Suppose you look at me, a person with a 65-kilogram mass. Most of my mass comes from protons and neutrons. While 99.95 per cent of my mass is accounted for by protons and neutrons, only 0.05 per cent is contributed by electrons.

Let us now ask the question, how do protons and neutrons acquire the mass? Obviously from its composites, quarks. If one looks at the “rest” mass of quarks, it is only 1 per cent of the mass of the proton. The rest of the 99 per cent is the strong force that binds these quarks. In that sense, most of our mass is actually strong force.

Now, how do the electron and quarks have mass, rest mass? The invariant mass of an electron is approximately 9.109×10−31 kg or 5.489×10−4 atomic mass units. Using Einstein’s mass-energy equivalence principle, E=mc2, one can say the rest mass of the electron is 0.511 MeV. One of the questions in the Standard Model is why would the electron and its next generation particles such as muon and tau have different rest masses although they are all point particles with the same charge? In like manner, the rest mass of a photon is zero, while force carriers like W+, W- and Z0 have non-zero rest mass.

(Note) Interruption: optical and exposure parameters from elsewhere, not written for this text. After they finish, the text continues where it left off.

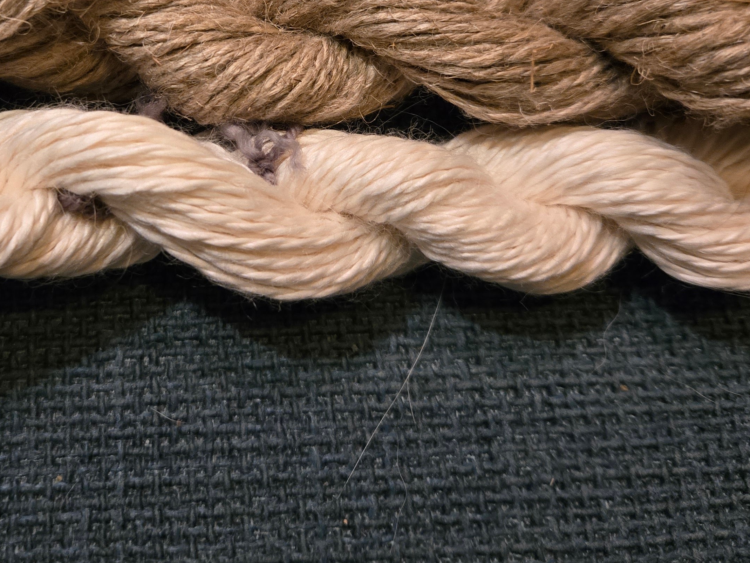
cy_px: 85
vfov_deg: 32.4
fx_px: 932
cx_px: 260
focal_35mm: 43
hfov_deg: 43.3
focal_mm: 5.4
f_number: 1.8
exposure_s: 1/60
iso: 800
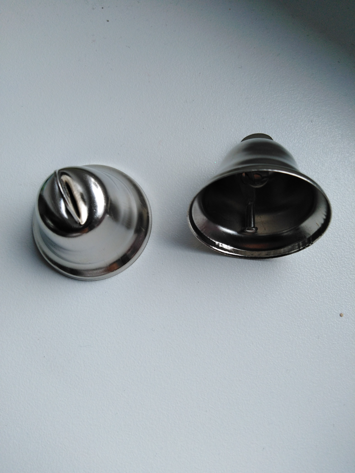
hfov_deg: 53.1
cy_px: 236
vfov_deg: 67.3
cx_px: 178
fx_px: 356
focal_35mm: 26
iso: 122
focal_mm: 3.46
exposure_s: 1/40
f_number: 2.2
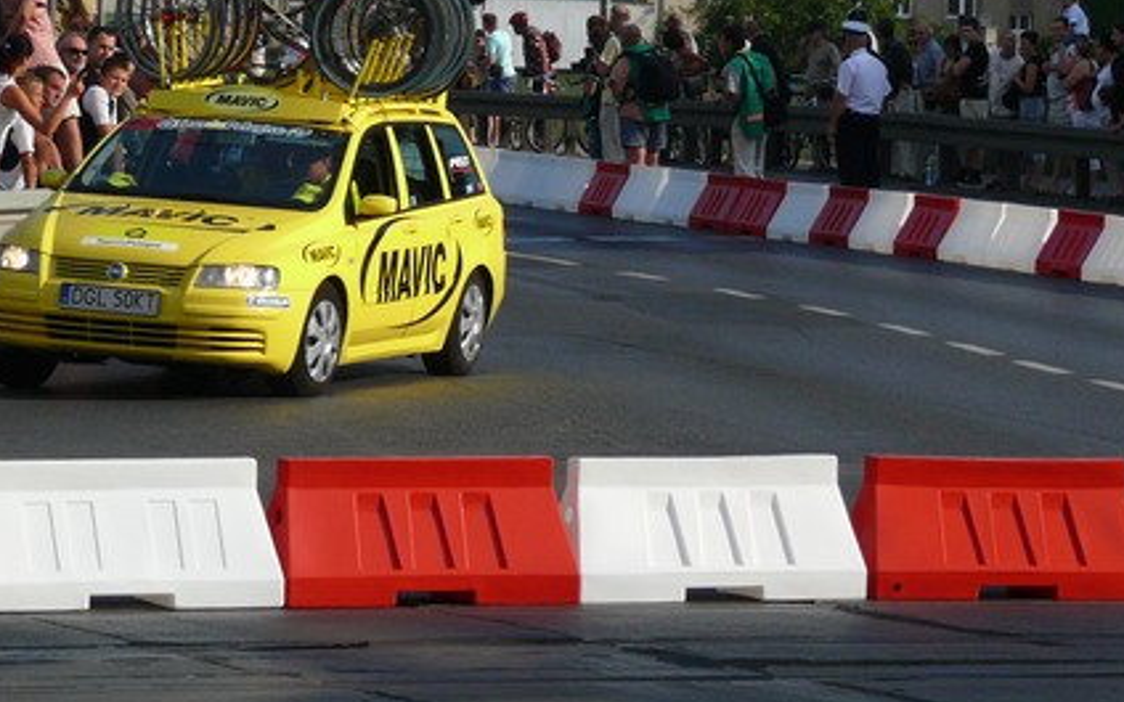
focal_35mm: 225
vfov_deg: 5.8
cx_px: 350
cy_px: 132
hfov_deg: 9.3
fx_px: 6892
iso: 100
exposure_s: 1/500
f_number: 3.6
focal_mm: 25.3
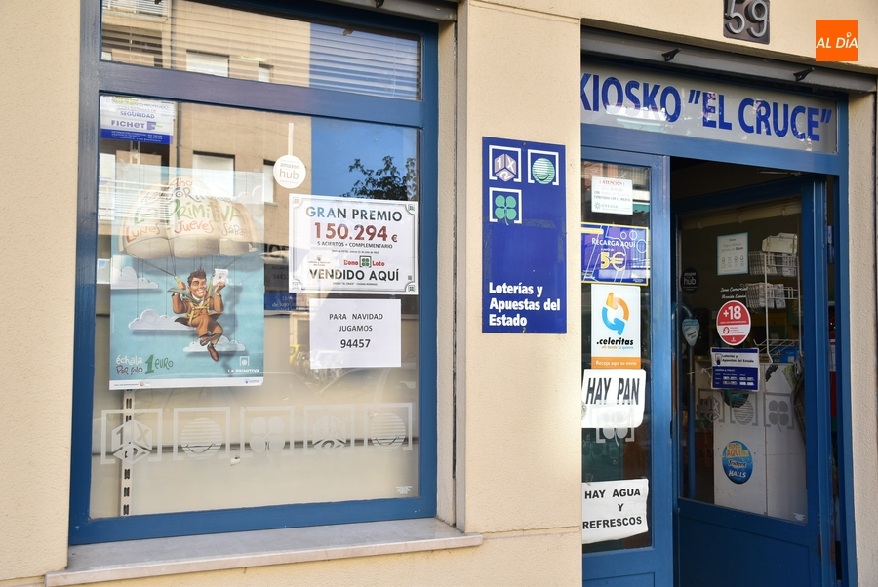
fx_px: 879
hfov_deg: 53.1
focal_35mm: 36
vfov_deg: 37.0
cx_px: 439
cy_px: 294
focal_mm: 24
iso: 100
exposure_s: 1/125
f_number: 3.8
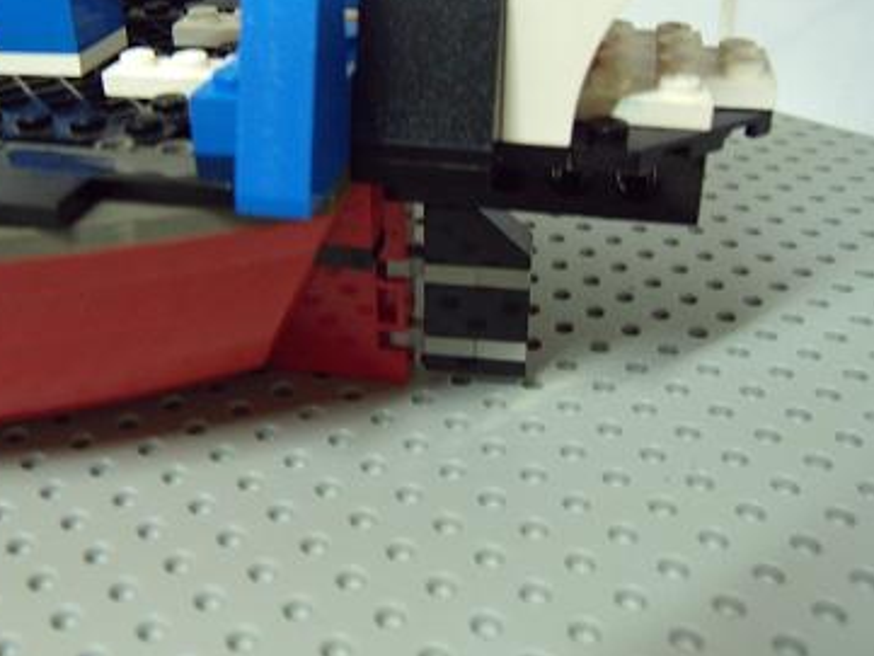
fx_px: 960
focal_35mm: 38
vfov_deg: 37.4
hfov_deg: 48.1
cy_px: 235
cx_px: 286
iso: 400
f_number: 2.8
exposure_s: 1/8
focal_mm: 6
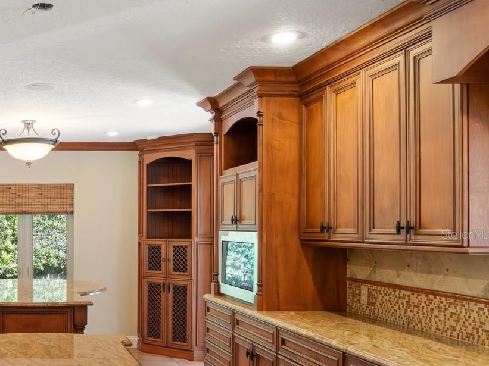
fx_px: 551
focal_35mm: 39
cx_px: 21
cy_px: 234
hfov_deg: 42.5
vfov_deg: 36.5
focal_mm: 10
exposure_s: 1/25
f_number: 7.1
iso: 3200
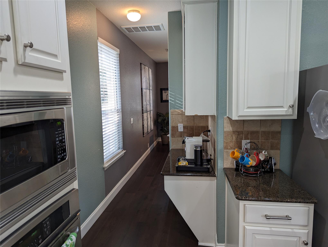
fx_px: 228
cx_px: 164
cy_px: 124
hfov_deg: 71.5
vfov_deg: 56.9
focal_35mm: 24
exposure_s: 1/24
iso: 37
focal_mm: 6.81
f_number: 1.85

The Higgs field was postulated to explain the origin of rest mass of fundamental particles such as quarks and electrons. Imagine electrons and quarks to be some type of sponge and the Higgs field as rain. If there is no place to hide, the rain will fall on it and based on its porous capacity, the sponge will soak in the rain water and become heavier. Except for the photon and the gluon, all other fundamental particles couple with the Higgs field in various strengths, resulting in the rest mass that they have. The associated particle with the Higgs field is the Higgs particle. The Higgs particle remained elusive for more than four decades and was finally found in 2012.